I'm in biomedicine. In my field we have to know the difference between male and female, for some of my clinical colleagues it's the difference between patients living or dying. Nobody has a problem with biological sex in a medical/scientific context. Something that I find odd is that some of my colleagues still believe in gender 'outside work' and will insist that for anybody who says they're trans, we must all pretend they're the sex they want to be instead of the sex they are. These are people who think logically, understand complex biology and do medical research where the division between the sexes is integral to getting the research right, but they seem to have a huge blinker on that divides scientific and medical reality from the 'gender world' they inhabit the minute this subject comes up.

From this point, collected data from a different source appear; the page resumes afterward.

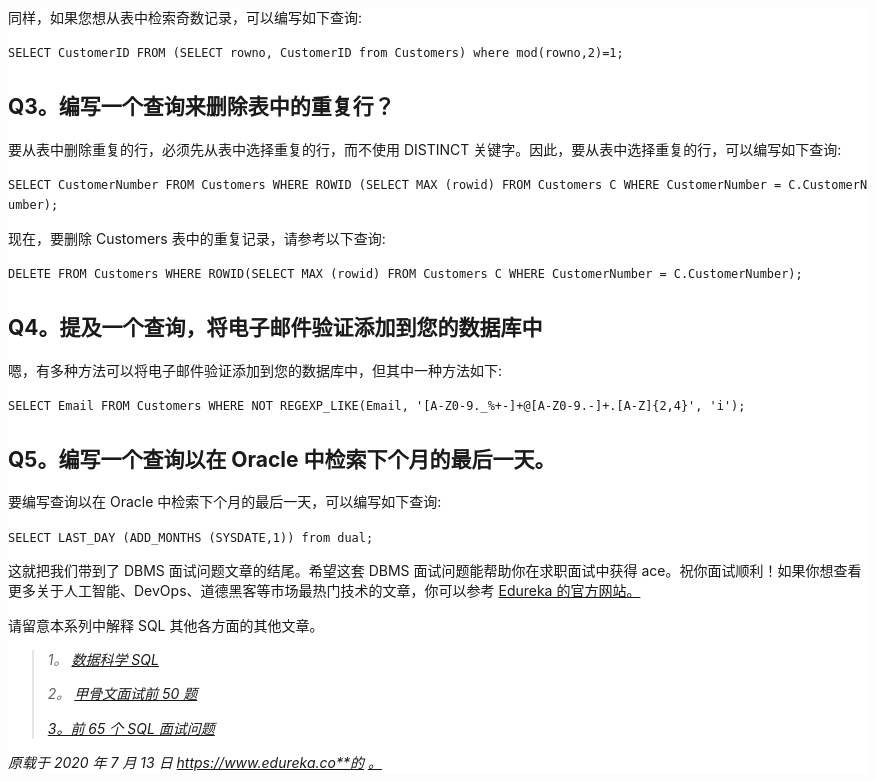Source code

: 同样，如果您想从表中检索奇数记录，可以编写如下查询:

```
SELECT CustomerID FROM (SELECT rowno, CustomerID from Customers) where mod(rowno,2)=1;
```

## Q3。编写一个查询来删除表中的重复行？

要从表中删除重复的行，必须先从表中选择重复的行，而不使用 DISTINCT 关键字。因此，要从表中选择重复的行，可以编写如下查询:

```
SELECT CustomerNumber FROM Customers WHERE ROWID (SELECT MAX (rowid) FROM Customers C WHERE CustomerNumber = C.CustomerNumber);
```

现在，要删除 Customers 表中的重复记录，请参考以下查询:

```
DELETE FROM Customers WHERE ROWID(SELECT MAX (rowid) FROM Customers C WHERE CustomerNumber = C.CustomerNumber);
```

## Q4。提及一个查询，将电子邮件验证添加到您的数据库中

嗯，有多种方法可以将电子邮件验证添加到您的数据库中，但其中一种方法如下:

```
SELECT Email FROM Customers WHERE NOT REGEXP_LIKE(Email, '[A-Z0-9._%+-]+@[A-Z0-9.-]+.[A-Z]{2,4}', 'i');
```

## Q5。编写一个查询以在 Oracle 中检索下个月的最后一天。

要编写查询以在 Oracle 中检索下个月的最后一天，可以编写如下查询:

```
SELECT LAST_DAY (ADD_MONTHS (SYSDATE,1)) from dual;
```

这就把我们带到了 DBMS 面试问题文章的结尾。希望这套 DBMS 面试问题能帮助你在求职面试中获得 ace。祝你面试顺利！如果你想查看更多关于人工智能、DevOps、道德黑客等市场最热门技术的文章，你可以参考 [Edureka 的官方网站。](https://www.edureka.co/blog/?utm_source=medium&utm_medium=content-link&utm_campaign=dbms-interview-questions)

请留意本系列中解释 SQL 其他各方面的其他文章。

> *1。* [*数据科学 SQL*](/edureka/sql-for-data-science-a8fe10fe2ef9)
> 
> *2。* [*甲骨文面试前 50 题*](/edureka/oracle-interview-and-answers-d1a99534e2d0)
> 
> [*3。前 65 个 SQL 面试问题*](/edureka/sql-interview-questions-162f97f37ac2)

*原载于 2020 年 7 月 13 日 https://www.edureka.co**的* [*。*](https://www.edureka.co/blog/interview-questions/dbms-interview-questions)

Another issue is that there's a lot of scientific and medical lack of understanding in the general population in my experience, including among people who may be highly educated in other areas. I think we have access to a lot of medical and scientific information online, in documentaries and in books. There's a lot of misinformation out there too and some of it sounds plausible, or is spun to sound plausible, unless you know a subject quite well. If it's not an area you know and you listen to somebody who sets themself up as an expert then you could easily be mislead. My knowledge of history is minimal so if somebody who said they'd studied history told me some rubbish about the life of King George I, complete with made up events and dates, I wouldn't spot anything wrong unless I wrote it down and checked (assuming I could recognise a reliable source to check), or unless it was totally outlandish.
There's also an odd disconnect between people who will believe and promote somebody who knows little about the subject talking rubbish about biology (e.g. a philosopher who claims male and female testosterone levels overlap) but are keen on claiming they want to follow the science on something like Covid. I suppose it's the difference between believing anything that supports an ideology you like which you see as not having any cost to yourself (and not caring about the cost to others) and believing in reality when there's a risk of your own death if you don't.
I suppose a result of this is the people who think they know about science, even when what they believe is total rubbish, and will assert that even when talking to people who really know what they're talking about, like that student trying to tell Robert Winston he's wrong about biology. What I struggle to understand is the fact that they see an eminent biologist, saying something about his field of expertise, and they don't think 'hang on, maybe he's right'.